Relative Influence of Plastic Debris Size and Shape, Chemical Composition and Phytoplankton-Bacteria Interactions in Driving Seawater Plastisphere Abundance, Diversity and Activity

Abstract

The thin film of life that inhabits all plastics in the oceans, so-called "plastisphere," has multiple effects on the fate and impacts of plastic in the marine environment. Here, we aimed to evaluate the relative influence of the plastic size, shape, chemical composition, and environmental changes such as a phytoplankton bloom in shaping the plastisphere abundance, diversity and activity. Polyethylene (PE) and polylactide acid (PLA) together with glass controls in the forms of meso-debris (18 mm diameter) and large-microplastics (LMP; 3 mm diameter), as well as small-microplastics (SMP) of 100 μm diameter with spherical or irregular shapes were immerged in seawater during 2 months. Results of bacterial abundance (confocal microscopy) and diversity (16S rRNA Illumina sequencing) indicated that the three classical biofilm colonization phases (primo-colonization after 3 days; growing phase after 10 days; maturation phase after 30 days) were not influenced by the size and the shape of the materials, even when a diatom bloom (Pseudo-nitzschia sp.) occurred after the first month of incubation. However, plastic size and shape had an effect on bacterial activity (³H leucine incorporation). Bacterial communities associated with the material of 100 μm size fraction showed the highest activity compared to all other material sizes. A mature biofilm developed within 30 days on all material types, with higher bacterial abundance on the plastics compared to glass, and distinct bacterial assemblages were detected on each material type. The diatom bloom event had a great impact on the plastisphere of all materials, resulting in a drastic change in diversity and activity. Our results showed that the plastic size and shape had relatively low influence on the plastisphere abundance, diversity, and activity, as compared to the plastic composition or the presence of a phytoplankton bloom.

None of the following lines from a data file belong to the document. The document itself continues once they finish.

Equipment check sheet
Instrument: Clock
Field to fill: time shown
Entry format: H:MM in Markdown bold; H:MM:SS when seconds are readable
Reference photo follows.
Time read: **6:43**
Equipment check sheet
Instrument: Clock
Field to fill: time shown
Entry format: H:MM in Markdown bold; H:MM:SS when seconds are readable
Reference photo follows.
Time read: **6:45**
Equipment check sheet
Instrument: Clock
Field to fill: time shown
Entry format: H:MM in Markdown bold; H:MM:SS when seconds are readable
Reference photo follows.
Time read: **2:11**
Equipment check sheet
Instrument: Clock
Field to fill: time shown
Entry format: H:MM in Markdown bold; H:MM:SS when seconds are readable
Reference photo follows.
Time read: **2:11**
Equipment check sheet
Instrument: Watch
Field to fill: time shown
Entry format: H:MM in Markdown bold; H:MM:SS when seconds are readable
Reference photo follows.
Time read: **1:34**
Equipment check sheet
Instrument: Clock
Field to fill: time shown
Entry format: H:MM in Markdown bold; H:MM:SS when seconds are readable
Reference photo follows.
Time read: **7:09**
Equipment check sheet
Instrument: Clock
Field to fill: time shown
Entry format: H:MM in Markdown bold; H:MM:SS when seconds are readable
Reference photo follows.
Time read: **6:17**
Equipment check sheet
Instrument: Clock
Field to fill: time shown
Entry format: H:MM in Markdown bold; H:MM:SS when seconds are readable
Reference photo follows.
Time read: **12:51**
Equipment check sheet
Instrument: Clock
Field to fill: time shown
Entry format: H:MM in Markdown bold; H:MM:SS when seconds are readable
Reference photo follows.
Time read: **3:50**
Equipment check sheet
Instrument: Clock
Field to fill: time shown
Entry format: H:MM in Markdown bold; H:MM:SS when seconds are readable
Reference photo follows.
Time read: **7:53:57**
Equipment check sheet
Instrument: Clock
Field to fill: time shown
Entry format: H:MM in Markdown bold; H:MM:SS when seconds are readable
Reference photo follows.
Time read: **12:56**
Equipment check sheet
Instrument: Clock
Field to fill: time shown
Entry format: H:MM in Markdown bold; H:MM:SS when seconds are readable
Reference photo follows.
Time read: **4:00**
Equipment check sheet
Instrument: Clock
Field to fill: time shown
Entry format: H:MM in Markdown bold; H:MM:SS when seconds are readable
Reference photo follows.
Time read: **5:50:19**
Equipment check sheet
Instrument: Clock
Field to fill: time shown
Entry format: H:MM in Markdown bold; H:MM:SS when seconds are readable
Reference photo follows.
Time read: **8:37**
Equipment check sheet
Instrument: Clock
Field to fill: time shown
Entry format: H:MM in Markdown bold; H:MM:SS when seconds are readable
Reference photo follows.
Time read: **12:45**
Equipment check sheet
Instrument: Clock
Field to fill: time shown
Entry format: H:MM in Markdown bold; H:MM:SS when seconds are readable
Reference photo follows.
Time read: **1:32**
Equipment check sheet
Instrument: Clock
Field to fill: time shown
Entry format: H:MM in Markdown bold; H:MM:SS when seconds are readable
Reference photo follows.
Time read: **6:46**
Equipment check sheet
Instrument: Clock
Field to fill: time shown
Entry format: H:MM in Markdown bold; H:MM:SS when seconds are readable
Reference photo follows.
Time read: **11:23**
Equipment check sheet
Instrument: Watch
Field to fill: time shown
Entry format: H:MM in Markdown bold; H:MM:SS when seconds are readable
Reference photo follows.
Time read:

Keywords: biofilm; biofouling; colonization; microbial ecotoxicology; plastic litter; plastisphere.

FIGURE 1

Confocal microscopy for polyethylene irregular microbeads of around 100 μm diameter (PE IR) and 3 mm film (PE 3 mm) at days 3 (D3), 10 (D10), 30 (D30), and 66 (D66). Scale bar: 50 μm. Arrows are pointing typical shape of diatoms that appeared at D66 only.

FIGURE 2

Bacterial cell counts per surface area (mm^{– 2}) for PE, PLA and glass on mesoplastics (18 mm diameter), large microplastics (3 mm diameter) and small microplastics microbeads (100 μm diameter) with irregular (IR) or regular spherical shapes (RE) during the course of the experiment at days 3 (D3), 10 (D10), 30 (D30), and 66 (D66).

FIGURE 3

Bacterial heterotrophic production (BP, pgC mm^{– 2} h^{– 1}) (A) and bacterial activity (fg C cell^{– 1} h^{– 1}) (B) for PE, PLA and glass on larger pieces (18 mm diameter), microplastics (3 mm diameter) and irregular (IR) or regular spherical (RE) microbeads (100 μm diameter) during the course of the experiment at days 3 (D3), 10 (D10), 30 (D30), and 66 (D66).

FIGURE 4

Alpha-diversity indices of (A) richness (Chao1), (B) evenness (Pielou), and (C) diversity (Shannon) of all the materials (PE, PLA, glass) and the surrounding seawater during the course of the experiment at days 3 (D3), 10 (D10), 30 (D30), and 66 (D66). The boxplots show the median between triplicate samples of different sizes for each material (heavy horizontal line inside the boxes), the box represents the first and third quartiles and unfilled circles indicate outliers. Lowercase letters (a, b, c) denote statistically different groups (p < 0.05).

FIGURE 5

Comparison of temporal variation of taxonomic abundances and community structure of bacteria in seawater (SW) and biofilms of different materials (PE, PLA and glass) according to immersion time in days (D), by cumulative bar charts comparing relative abundances (left) and by UPGMA dendrogram based on Bray–Curtis dissimilarities between 16S rRNA-based sequencing profiles (right).

FIGURE 6

Bubble plot showing the relative abundance of the majority ASVs (>5%). Each dot corresponds to the average abundance among different size (18 mm, 3 mm, IR and RE). The closest taxonomic affiliation of each ASV was shown on the left of the panel. Black filled color indicates significant difference between seawater and different materials (PE, PLA, and glass) considering all sampling date (Welch’s ANOVA test).